--- Dataset entries Enclosed Below ---

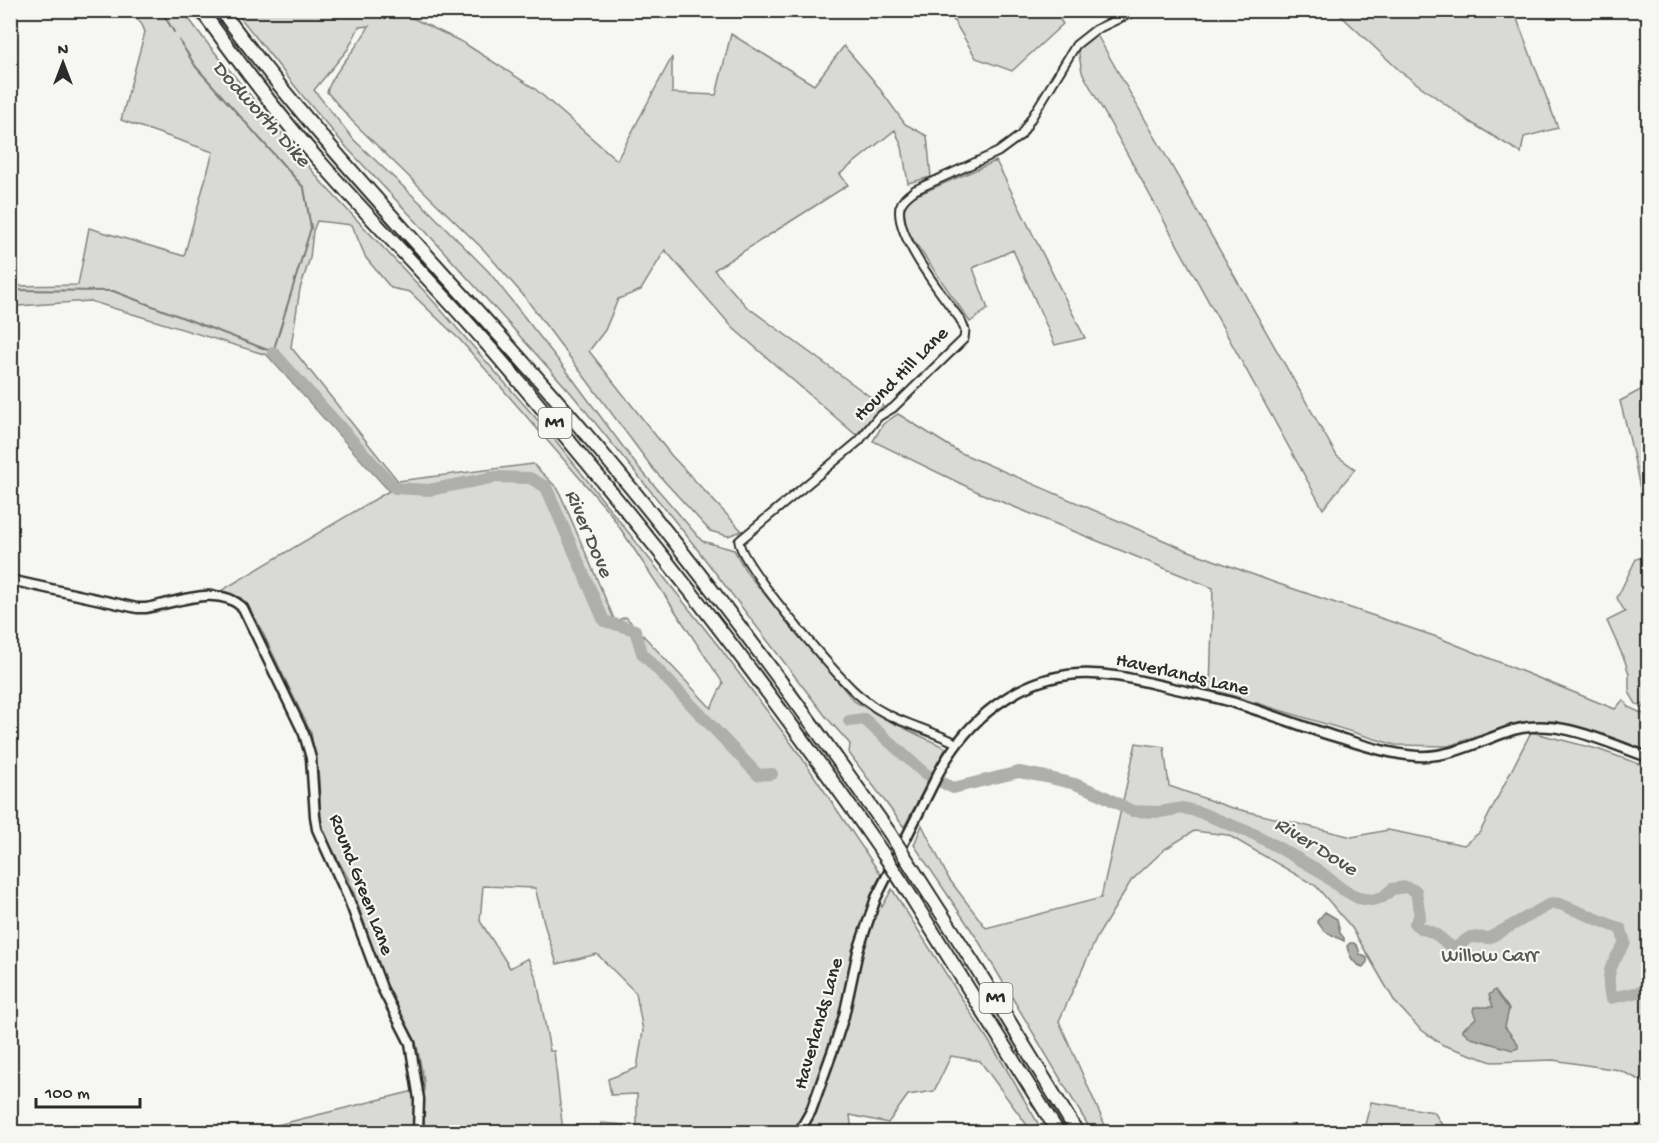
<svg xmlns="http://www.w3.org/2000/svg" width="1659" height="1143" font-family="'Gochi Hand',sans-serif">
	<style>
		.green { fill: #d9d9d5; stroke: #828280; stroke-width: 1.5; fill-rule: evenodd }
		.water { fill: #aeaeab; stroke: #7a7a78; stroke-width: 1.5 }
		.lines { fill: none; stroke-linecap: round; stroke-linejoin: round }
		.stream { stroke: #7a7a78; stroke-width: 2 }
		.river { stroke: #aeaeab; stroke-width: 12 }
		.minor-casing { stroke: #2b2b2b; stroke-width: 11 }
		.tertiary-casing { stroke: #2b2b2b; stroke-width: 13 }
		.motorway-casing { stroke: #2b2b2b; stroke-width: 16 }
		.minor { stroke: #f6f6f2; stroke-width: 7 }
		.tertiary { stroke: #f6f6f2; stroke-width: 8 }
		.motorway { stroke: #f6f6f2; stroke-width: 12 }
		.motorway-bridge-casing { stroke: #2b2b2b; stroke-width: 16; stroke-linecap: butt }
		.motorway-bridge { stroke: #f6f6f2; stroke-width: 12 }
		.labels { text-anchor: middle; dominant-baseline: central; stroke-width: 4.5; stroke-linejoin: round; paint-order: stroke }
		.shield { fill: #f6f6f2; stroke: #686867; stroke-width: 1.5 }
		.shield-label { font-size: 18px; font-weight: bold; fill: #2b2b2b }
		.street-label { font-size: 20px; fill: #2b2b2b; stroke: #f6f6f2 }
		.park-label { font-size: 20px; fill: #565656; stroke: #f6f6f2 }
		.water-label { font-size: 21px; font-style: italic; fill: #525251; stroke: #f6f6f2 }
	</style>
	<rect width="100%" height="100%" fill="#f6f6f2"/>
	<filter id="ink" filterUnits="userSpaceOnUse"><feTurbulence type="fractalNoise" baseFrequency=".0167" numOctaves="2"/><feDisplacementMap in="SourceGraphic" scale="12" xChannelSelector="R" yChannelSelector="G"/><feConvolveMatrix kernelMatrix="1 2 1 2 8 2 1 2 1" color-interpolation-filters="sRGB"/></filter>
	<g filter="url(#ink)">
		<path class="green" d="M109,11H183L208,44L323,184L427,294L556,441L720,648L800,755L881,875L874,888L882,907L892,889L1004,1065L1043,1132H1032L980,1061L951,1056L934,1091L908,1095L888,1123L850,1115L852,1132H639L637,1129V1094L611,1095L608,1079L637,1068L643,1031L636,993L597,954L557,964L546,930L535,888L483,886L480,921L510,968L528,958L537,980L550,1051H554L563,1132H424V1081L416,1042L387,988L350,882L321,828L319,779L311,733L257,621L241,598L219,592L389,491L267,355L90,301L18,306L11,323V286L78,285L89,228L184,256L213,152L121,120L145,32C139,13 127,15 109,11ZM317,221L352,225L366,258L391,288L410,292L461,341L610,513L723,683L711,708L626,617L615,621L558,489L533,464L398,481L291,347L300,289L310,258L313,231Z
			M235,11H398L464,43L534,88L617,160L672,57V93L716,95L731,34L814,85L844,46L874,81L905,124L927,136L931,177L908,183L902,147L895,130L840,174L848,185L714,270L746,306L883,406L856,435L733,328L665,250L641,290L618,299L605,330L589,351L671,455L742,531L728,536L710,531L654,470L524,296L484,250L353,122L327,92C333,71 358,48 369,26L359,27L348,49L314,90L354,140L430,212L489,272L566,370L635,463L702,541L734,550L747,573L854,701L885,719L946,748L904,827L849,753L850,744L827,718L687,536L571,393L428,234L348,149L306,100Z
			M948,11H1054L1063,24L1012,71L976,58Z
			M1336,11H1514L1558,128L1524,137L1521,153L1470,122L1401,72Z
			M1097,35L1337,456L1355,469L1323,509L1082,72L1078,49L1087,39Z
			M996,161L1085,338L1055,345L1013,250L973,268L988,309L970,322L907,231L904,209L910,198Z
			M1648,386V545C1643,496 1633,449 1620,401Z
			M898,414L959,452L1184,549L1273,582L1437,637L1615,709L1623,700L1628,707L1648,716V753L1555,721L1521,722L1448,746L1395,745L1210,689L1213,588L980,493L873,441L883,424Z
			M1648,555V709L1636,704L1629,692V674L1625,661L1607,621L1625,612L1617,598L1636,559Z
			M1531,732L1597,749L1648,767V1084L1619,1070L1553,1060L1492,1062L1443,1045L1420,1029L1395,1002L1352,928L1316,886L1228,835L1194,831L1165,849L1131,881L1097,937L1059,1021L1108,1132H1092L978,940L914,845L922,825L949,879L986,928L1101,898L1136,743L1164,747L1169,786L1229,807L1352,837L1388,830L1464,845L1480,832Z
			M414,1091L416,1123L413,1132H249Z
			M1371,1102L1434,1112L1445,1129V1132H1363Z
			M601,1123L626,1125L631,1132H599Z"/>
		<path class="water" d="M1325,912L1337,919L1340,933L1344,938V941L1324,931L1317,921Z
			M1350,943H1354L1358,947L1360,954L1367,958V962L1363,967C1353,964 1349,956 1347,946Z
			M1495,990L1509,1009L1505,1027L1518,1044V1048L1513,1050L1471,1038L1462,1030L1476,1018L1473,1011L1474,1007H1493L1489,995Z"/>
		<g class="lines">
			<path class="stream" d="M161,10L174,32
				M10,290L113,291L273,352L311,228L304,188L196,67L179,40"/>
			<path class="river" d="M273,352L395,488L429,490L495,477L530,478L546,487L604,621L635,630L642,653L758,775L772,774
				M849,721L864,719L924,773L953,788L1019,772L1046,777L1075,784L1100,794L1132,811L1160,812L1183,808L1199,812L1256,835L1318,870L1342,889L1358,898L1372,900L1383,897L1392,889L1406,887L1416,891L1420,916L1415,924C1421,930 1426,929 1433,933C1442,937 1446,945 1455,948L1470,937L1489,938L1552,903L1560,904L1621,929L1625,943C1611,964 1605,973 1611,998L1648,990"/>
			<defs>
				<path id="minor" d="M956,743C929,729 898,723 873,706C866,701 858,695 852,689C831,668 740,564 739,541L859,441L878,417L893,408L964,339L965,330L960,319C943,296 894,235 900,207C902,199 909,195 915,190L998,152L1021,135L1076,45L1095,30L1137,10"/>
				<path id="tertiary" d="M10,580L137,608H146C176,603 218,583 243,608L304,734L311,758L315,816L317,829L348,897L382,988L410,1043L419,1099L418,1132
					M799,1132L811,1111L835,1044L844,1016L858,951L876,898L939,772C967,720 1017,678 1078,674C1111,672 1141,681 1172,688C1194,693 1216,697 1238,704C1270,714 1301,726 1333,736C1360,744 1388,754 1417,756C1452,758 1481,740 1513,730C1558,717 1607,743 1648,757"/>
				<path id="motorway" d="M201,10C240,64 279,116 323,165C378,228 438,287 492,350C632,512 763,679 884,855
					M221,10C330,158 461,287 579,426C690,555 791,693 889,832
					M911,866L979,972L1077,1132
					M905,887L1058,1132"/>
			</defs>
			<use href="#minor" class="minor-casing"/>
			<use href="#tertiary" class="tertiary-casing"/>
			<use href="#motorway" class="motorway-casing"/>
			<use href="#minor" class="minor"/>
			<use href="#tertiary" class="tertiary"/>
			<use href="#motorway" class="motorway"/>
			<defs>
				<path id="motorway-bridge" d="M889,832L911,866
					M884,855L905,887"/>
			</defs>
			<use href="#motorway-bridge" class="motorway-bridge-casing"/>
			<use href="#motorway-bridge" class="motorway-bridge"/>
		</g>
	</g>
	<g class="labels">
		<g class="shield">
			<rect x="538.5" y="408" width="33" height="30" rx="4.5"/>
			<rect x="979.5" y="983" width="33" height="30" rx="4.5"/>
		</g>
		<g class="shield-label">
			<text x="555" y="423">M1</text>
			<text x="996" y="998">M1</text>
		</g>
		<g class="street-label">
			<text transform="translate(902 375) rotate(-45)">Hound Hill Lane</text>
			<text transform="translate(1182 676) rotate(13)">Haverlands Lane</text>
			<text transform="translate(360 885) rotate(69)">Round Green Lane</text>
			<text transform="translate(820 1024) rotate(-74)">Haverlands Lane</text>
		</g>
		<g class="park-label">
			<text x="1490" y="957">Willow Carr</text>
		</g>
		<g class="water-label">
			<text transform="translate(260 115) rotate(48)">Dodworth Dike</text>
			<text transform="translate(587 534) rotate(67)">River Dove</text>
			<text transform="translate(1315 848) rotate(32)">River Dove</text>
		</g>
	</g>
	<rect width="1659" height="1143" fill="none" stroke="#f6f6f2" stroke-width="36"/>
	<rect x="18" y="18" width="1623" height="1107" fill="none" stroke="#2b2b2b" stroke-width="2" filter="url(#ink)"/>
	<g transform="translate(63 63)" stroke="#f6f6f2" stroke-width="4.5" paint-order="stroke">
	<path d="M0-4.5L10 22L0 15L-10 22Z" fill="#2b2b2b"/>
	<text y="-9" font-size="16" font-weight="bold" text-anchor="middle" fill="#2b2b2b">N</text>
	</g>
	<path d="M36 1098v9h104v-9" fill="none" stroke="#2b2b2b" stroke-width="3"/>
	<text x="45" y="1098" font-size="18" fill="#2b2b2b" stroke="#f6f6f2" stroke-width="4.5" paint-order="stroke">100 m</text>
</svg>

--- End of Enclosed Dataset entries ---

Task prompt> Scan the records for the string "lines" and report each line where it occurs.

Written solution>
		.lines { fill: none; stroke-linecap: round; stroke-linejoin: round }
		<g class="lines">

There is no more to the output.